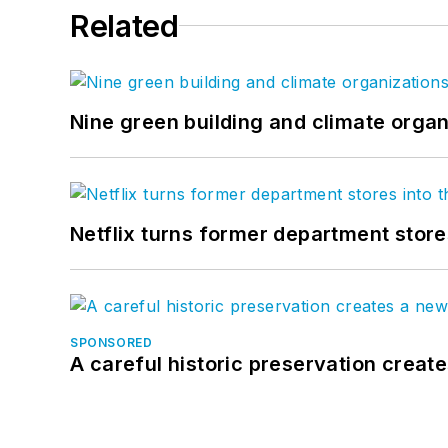
Related
Nine green building and climate organ
Netflix turns former department store
SPONSORED
A careful historic preservation creat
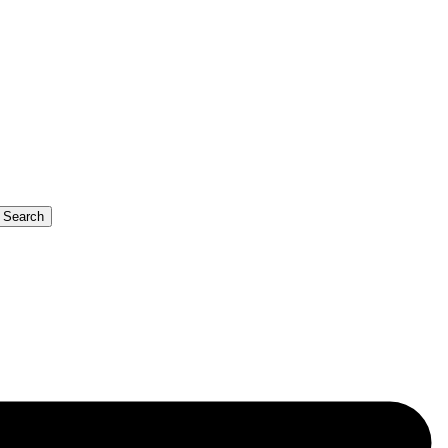
b Search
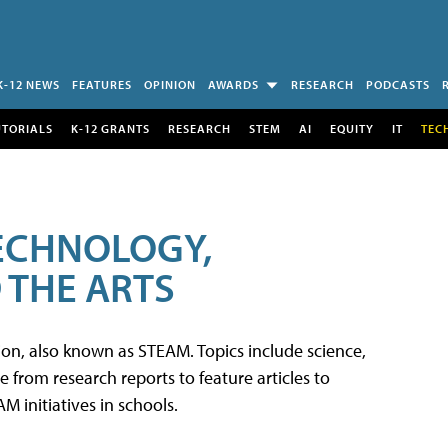
K-12 NEWS
FEATURES
OPINION
AWARDS
RESEARCH
PODCASTS
UTORIALS
K-12 GRANTS
RESEARCH
STEM
AI
EQUITY
IT
TEC
TECHNOLOGY,
 THE ARTS
tion, also known as STEAM. Topics include science,
from research reports to feature articles to
 initiatives in schools.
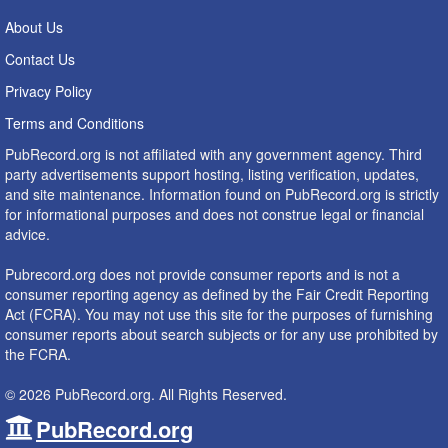
About Us
Contact Us
Privacy Policy
Terms and Conditions
PubRecord.org is not affiliated with any government agency. Third
party advertisements support hosting, listing verification, updates,
and site maintenance. Information found on PubRecord.org is strictly
for informational purposes and does not construe legal or financial
advice.
Pubrecord.org does not provide consumer reports and is not a
consumer reporting agency as defined by the Fair Credit Reporting
Act (FCRA). You may not use this site for the purposes of furnishing
consumer reports about search subjects or for any use prohibited by
the FCRA.
© 2026 PubRecord.org. All Rights Reserved.
PubRecord.org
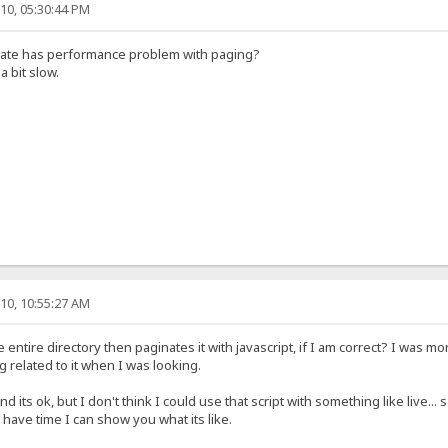
10, 05:30:44 PM
plate has performance problem with paging?
 a bit slow.
10, 10:55:27 AM
entire directory then paginates it with javascript, if I am correct? I was mo
ng related to it when I was looking.
d its ok, but I don't think I could use that script with something like live..
u have time I can show you what its like.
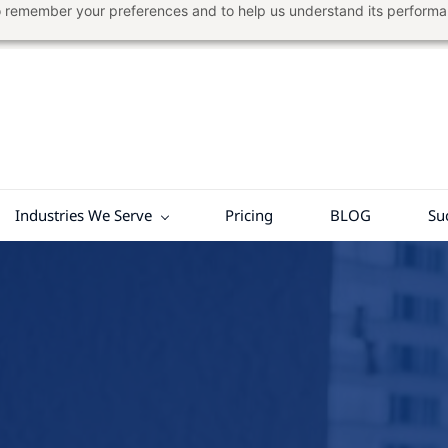
 to remember your preferences and to help us understand its perform
Industries We Serve
Pricing
BLOG
Su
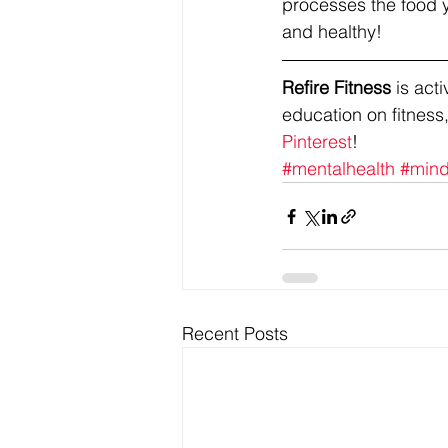
processes the food yo
and healthy!
Refire Fitness
 is ac
education on fitness,
Pinterest
!
#mentalhealth
#mind
Recent Posts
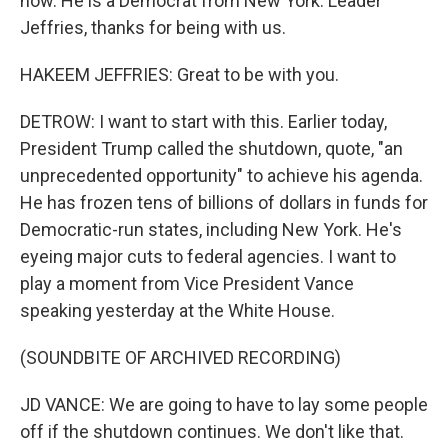
now. He is a Democrat from New York. Leader
Jeffries, thanks for being with us.
HAKEEM JEFFRIES: Great to be with you.
DETROW: I want to start with this. Earlier today,
President Trump called the shutdown, quote, "an
unprecedented opportunity" to achieve his agenda.
He has frozen tens of billions of dollars in funds for
Democratic-run states, including New York. He's
eyeing major cuts to federal agencies. I want to
play a moment from Vice President Vance
speaking yesterday at the White House.
(SOUNDBITE OF ARCHIVED RECORDING)
JD VANCE: We are going to have to lay some people
off if the shutdown continues. We don't like that.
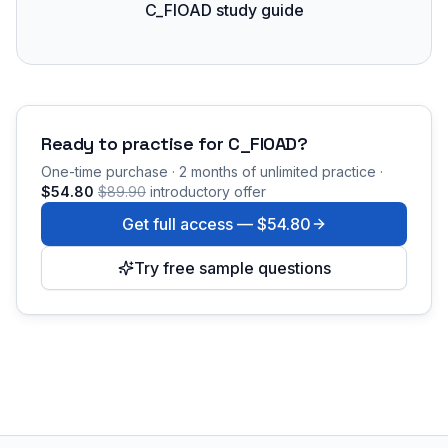
C_FIOAD study guide
Ready to practise for
C_FIOAD
?
One-time purchase · 2 months of unlimited practice ·
$54.80
$89.90
introductory offer
Get full access —
$54.80
Try free sample questions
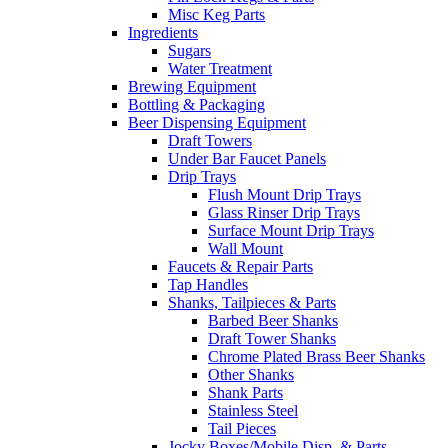
Misc Keg Parts
Ingredients
Sugars
Water Treatment
Brewing Equipment
Bottling & Packaging
Beer Dispensing Equipment
Draft Towers
Under Bar Faucet Panels
Drip Trays
Flush Mount Drip Trays
Glass Rinser Drip Trays
Surface Mount Drip Trays
Wall Mount
Faucets & Repair Parts
Tap Handles
Shanks, Tailpieces & Parts
Barbed Beer Shanks
Draft Tower Shanks
Chrome Plated Brass Beer Shanks
Other Shanks
Shank Parts
Stainless Steel
Tail Pieces
Jocky Boxes/Mobile Disp. & Parts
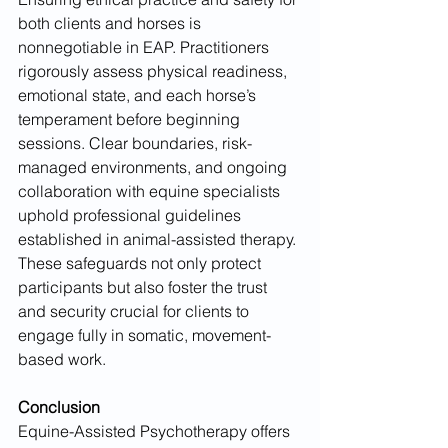
both clients and horses is 
nonnegotiable in EAP. Practitioners 
rigorously assess physical readiness, 
emotional state, and each horse’s 
temperament before beginning 
sessions. Clear boundaries, risk-
managed environments, and ongoing 
collaboration with equine specialists 
uphold professional guidelines 
established in animal-assisted therapy. 
These safeguards not only protect 
participants but also foster the trust 
and security crucial for clients to 
engage fully in somatic, movement-
based work.
Conclusion
Equine-Assisted Psychotherapy offers 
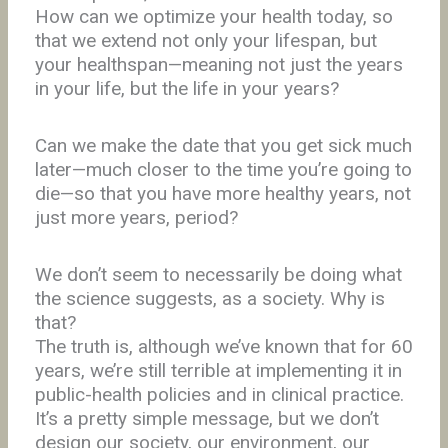
How can we optimize your health today, so
that we extend not only your lifespan, but
your healthspan—meaning not just the years
in your life, but the life in your years?
Can we make the date that you get sick much
later—much closer to the time you’re going to
die—so that you have more healthy years, not
just more years, period?
We don’t seem to necessarily be doing what
the science suggests, as a society. Why is
that?
The truth is, although we’ve known that for 60
years, we’re still terrible at implementing it in
public-health policies and in clinical practice.
It’s a pretty simple message, but we don’t
design our society, our environment, our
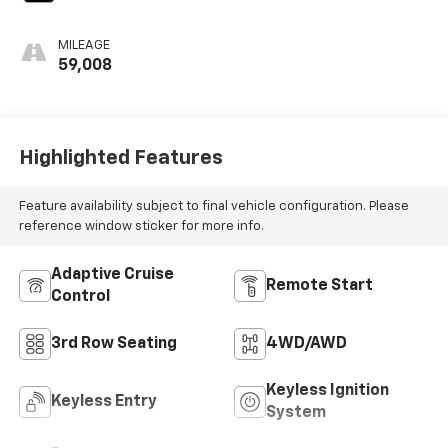
MILEAGE
59,008
Highlighted Features
Feature availability subject to final vehicle configuration. Please
reference window sticker for more info.
Adaptive Cruise
Remote Start
Control
3rd Row Seating
4WD/AWD
Keyless Ignition
Keyless Entry
System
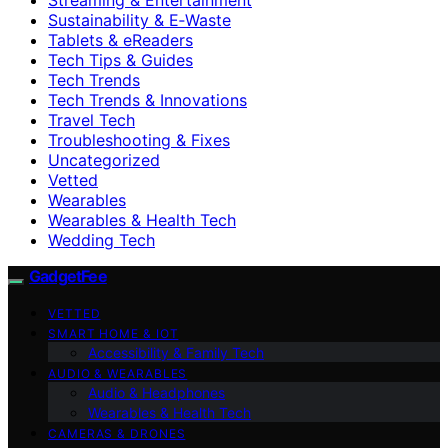
Sustainability & E‑Waste
Tablets & eReaders
Tech Tips & Guides
Tech Trends
Tech Trends & Innovations
Travel Tech
Troubleshooting & Fixes
Uncategorized
Vetted
Wearables
Wearables & Health Tech
Wedding Tech
GadgetFee
VETTED
SMART HOME & IOT
Accessibility & Family Tech
AUDIO & WEARABLES
Audio & Headphones
Wearables & Health Tech
CAMERAS & DRONES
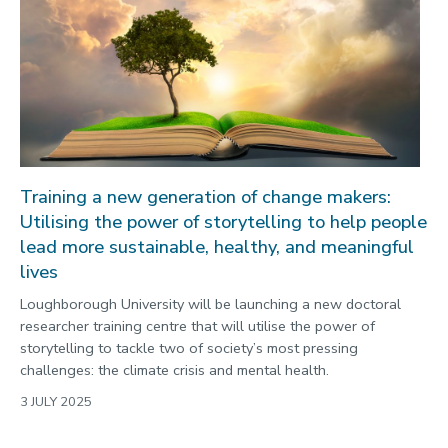
Training a new generation of change makers:
Utilising the power of storytelling to help people
lead more sustainable, healthy, and meaningful
lives
Loughborough University will be launching a new doctoral
researcher training centre that will utilise the power of
storytelling to tackle two of society’s most pressing
challenges: the climate crisis and mental health.
3 JULY 2025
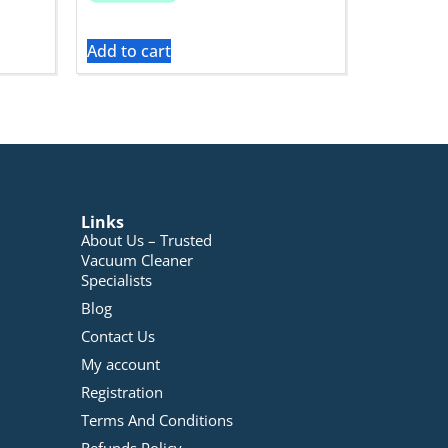
Add to cart
Links
About Us – Trusted
Vacuum Cleaner
Specialists
Blog
Contact Us
My account
Registration
Terms And Conditions
Refunds Policy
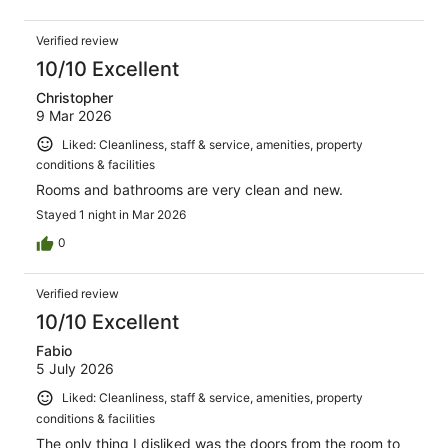
Verified review
10/10 Excellent
Christopher
9 Mar 2026
Liked: Cleanliness, staff & service, amenities, property
conditions & facilities
Rooms and bathrooms are very clean and new.
Stayed 1 night in Mar 2026
0
Verified review
10/10 Excellent
Fabio
5 July 2026
Liked: Cleanliness, staff & service, amenities, property
conditions & facilities
The only thing I disliked was the doors from the room to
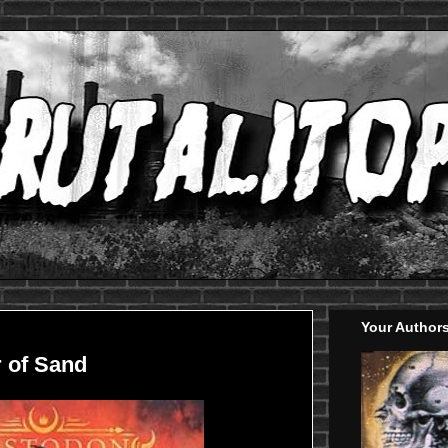
Your Author
 of Sand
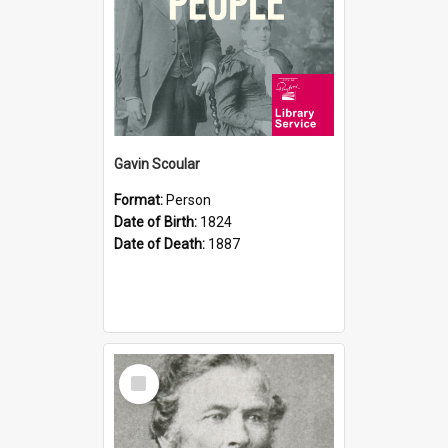
Gavin Scoular
Format:
Person
Date of Birth:
1824
Date of Death:
1887
Select
Item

+ + + + +

WHAT TO PRODUCE:
Within the records, filter for lines that contain the word "also" and show each one.

TASK OUTPUT:
tion, also known as STEAM. Topics include science,
participants but also foster the trust 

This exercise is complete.